When controlling for organizational demographic
composition, there is almost no change in the impact of recruiting source
on turnover (compare Model I results with those of Model II). This indicates
that there is a low correlation between recruiting source and race-gender
composition of the building. This suggests that one is not simply a measure
of the other. Recruiting source clearly is a significant factor, independent
of organizational demography, in predicting employee turnover.
Results for Hypotheses 1 and 2
Table 2 presents the results of testing
hypotheses 1 and 2, the prediction that the percentage of employees of
the same gender and race as the new hire will have a greater effect than
recruiting source on employee turnover. Whereas the results in Table 1
show that relationships exist between recruiting source and turnover,
and gender and race organizational demography and turnover, the results
in Table 2 help show whether gender and race organizational demographic
composition have a greater effect than recruiting source on employee turnover.
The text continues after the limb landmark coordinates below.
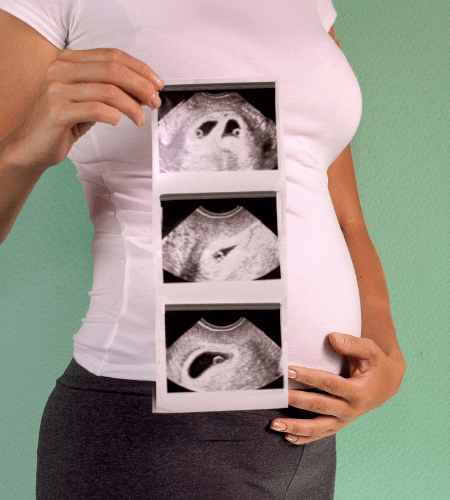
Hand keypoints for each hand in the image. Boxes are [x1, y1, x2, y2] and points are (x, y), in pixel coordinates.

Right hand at [5, 48, 163, 170]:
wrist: (33, 144)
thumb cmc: (63, 121)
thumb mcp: (88, 99)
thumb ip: (111, 90)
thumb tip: (144, 91)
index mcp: (69, 60)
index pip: (112, 56)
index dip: (139, 68)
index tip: (156, 83)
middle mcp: (61, 69)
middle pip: (113, 70)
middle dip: (141, 86)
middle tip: (154, 101)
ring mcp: (57, 89)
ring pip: (108, 91)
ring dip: (132, 106)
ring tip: (140, 119)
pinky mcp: (57, 111)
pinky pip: (96, 110)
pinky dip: (114, 116)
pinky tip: (118, 121)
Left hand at [270, 332, 404, 444]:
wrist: (387, 385)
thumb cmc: (376, 364)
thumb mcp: (370, 350)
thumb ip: (351, 344)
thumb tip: (332, 338)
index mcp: (358, 392)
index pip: (329, 383)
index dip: (309, 377)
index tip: (289, 371)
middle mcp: (351, 410)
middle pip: (319, 406)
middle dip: (296, 400)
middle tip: (276, 395)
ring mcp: (344, 420)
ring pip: (317, 427)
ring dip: (295, 427)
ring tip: (274, 424)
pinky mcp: (338, 424)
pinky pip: (320, 434)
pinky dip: (304, 437)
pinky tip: (287, 437)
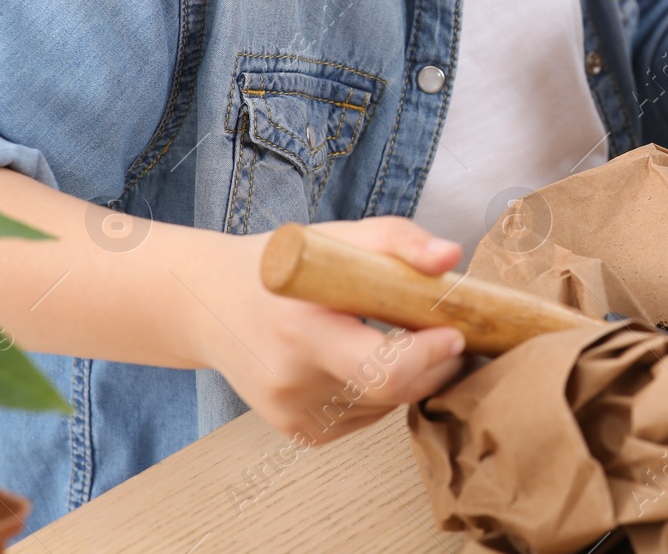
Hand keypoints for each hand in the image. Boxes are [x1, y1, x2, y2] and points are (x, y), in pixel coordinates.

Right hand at [190, 216, 467, 443]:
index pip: (384, 369)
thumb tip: (450, 256)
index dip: (429, 356)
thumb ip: (398, 241)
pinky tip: (364, 359)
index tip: (456, 332)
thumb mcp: (337, 237)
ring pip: (385, 407)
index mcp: (302, 330)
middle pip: (392, 393)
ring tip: (399, 338)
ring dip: (409, 378)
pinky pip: (365, 417)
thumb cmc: (284, 266)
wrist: (212, 305)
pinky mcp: (297, 431)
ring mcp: (292, 413)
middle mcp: (293, 380)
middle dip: (435, 367)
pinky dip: (380, 393)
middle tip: (450, 336)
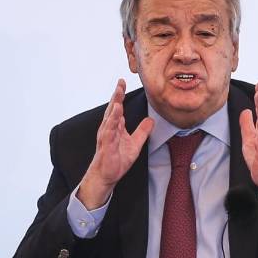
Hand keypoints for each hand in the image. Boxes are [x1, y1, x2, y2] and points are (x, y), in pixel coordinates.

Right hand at [78, 79, 153, 208]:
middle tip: (120, 82)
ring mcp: (107, 136)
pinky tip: (115, 115)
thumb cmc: (118, 159)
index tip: (123, 83)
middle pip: (113, 108)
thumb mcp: (135, 144)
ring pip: (110, 118)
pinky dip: (112, 122)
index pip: (118, 108)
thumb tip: (151, 120)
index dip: (120, 95)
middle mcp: (109, 128)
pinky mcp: (107, 145)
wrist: (108, 174)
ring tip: (118, 94)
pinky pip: (109, 132)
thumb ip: (142, 131)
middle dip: (116, 95)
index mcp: (116, 127)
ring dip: (114, 106)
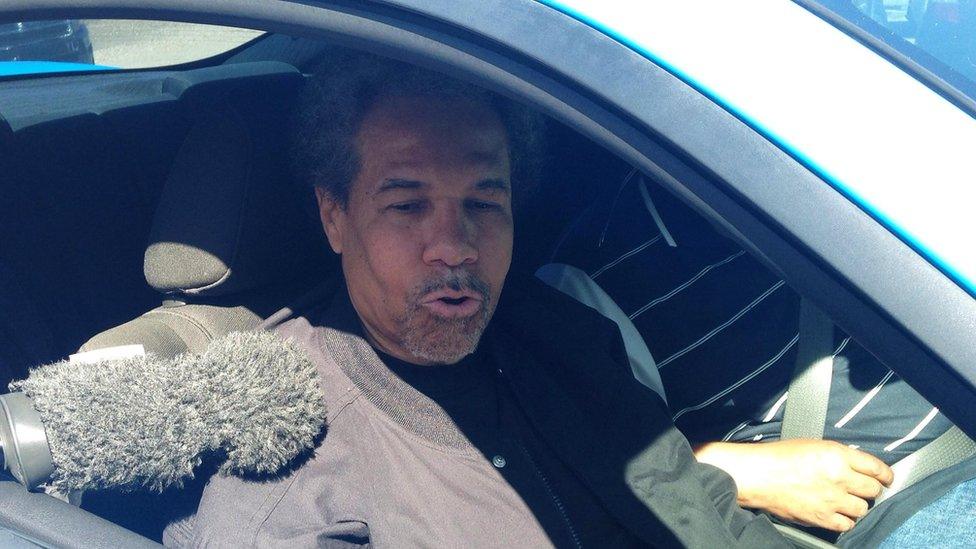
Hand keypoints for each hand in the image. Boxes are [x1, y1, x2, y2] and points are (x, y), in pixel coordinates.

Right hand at [694, 439, 893, 531]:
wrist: (758, 475)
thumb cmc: (778, 457)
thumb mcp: (813, 445)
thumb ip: (838, 455)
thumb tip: (857, 465)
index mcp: (837, 455)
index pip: (877, 467)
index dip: (886, 474)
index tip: (887, 478)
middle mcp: (839, 478)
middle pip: (873, 490)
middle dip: (871, 489)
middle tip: (863, 488)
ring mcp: (832, 500)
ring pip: (863, 509)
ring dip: (857, 505)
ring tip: (845, 501)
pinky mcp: (822, 518)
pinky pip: (847, 524)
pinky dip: (844, 520)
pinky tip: (836, 513)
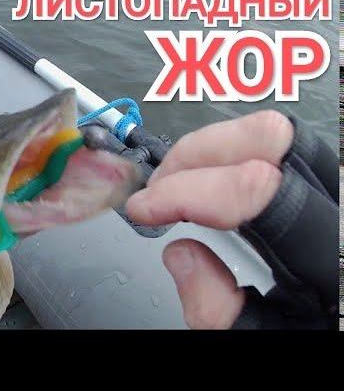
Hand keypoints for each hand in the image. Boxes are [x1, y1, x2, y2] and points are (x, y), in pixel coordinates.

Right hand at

Figures 1 and 2 illustrate the results shown in Table 2.
What is striking about the results shown
in Figures 1 and 2 is that the effect of gender and race organizational
demographic composition on employee turnover is clearly greater than the
effect of recruiting source (i.e., the bar heights are more different
within recruiting source than across recruiting source). In general, regardless
of recruiting source, the employees most likely to exit are those
recruited into buildings where 0 percent-15 percent of the employees are
of their same gender and race (as shown by the tallest bars in Figures
1 and 2). And employees least likely to exit, regardless of recruiting
source, are those recruited into buildings where 61 percent-100 percent
of the employees are of their same gender and race (as shown by the shortest
bars in Figures 1 and 2). This is a particularly important finding, in
light of the increasing emphasis placed by employers on using employee
referrals. Even employees hired via formal sources into buildings
where 61 percent-100 percent of the employees are of their gender and
race are less likely to exit than employees hired via employee
referrals into buildings where less than 61 percent of the employees are
of their gender and race. Thus there is strong support for hypotheses
1 and 2.
Conclusion
The results are consistent with past and
current beliefs about recruiting source and organizational demographic
effects on employee turnover. Both are significant predictors. Clearly
one is not simply measuring the other. The use of employee referrals decreases
the likelihood of an employee exiting, and the greater the percentage
of employees of the same gender and race as the new hires, the less likely
they are to exit.
What is most striking about the results,
however, is that both gender and race organizational demography have a
greater effect on turnover than does recruiting source use. Employee referrals
are increasingly used because they are thought to provide better matches,
yet employees hired via employee referrals into buildings where they are
not the majority are more likely to exit than employees hired via formal
sources into buildings where they are the majority. The conventional wisdom
has been that employee referrals offer a shortcut through the socialization
process. The evidence suggests this is not entirely true.
One might expect that employees hired
as temps before becoming permanent would be the best matches and the least
likely to exit. Temps have more complete information about the job and
organization, and the organization has more complete information about
the temps with which to make the decision regarding whether the employment
relationship should be permanent. Nevertheless, there is not a huge difference
in the likelihood of employees exiting if they are hired via temp to regular,
but in the numeric minority, compared to being hired via formal sources.
Being hired via employee referral does not compensate for being in the
numeric minority; however, being a member of the numeric majority can
lessen the disadvantage of being hired via formal sources. If an organization
tries to diversify its employees by using employee referrals, the new
hires will still be more likely to exit than the new hires of the same
gender and race as the majority, even when recruited via formal sources.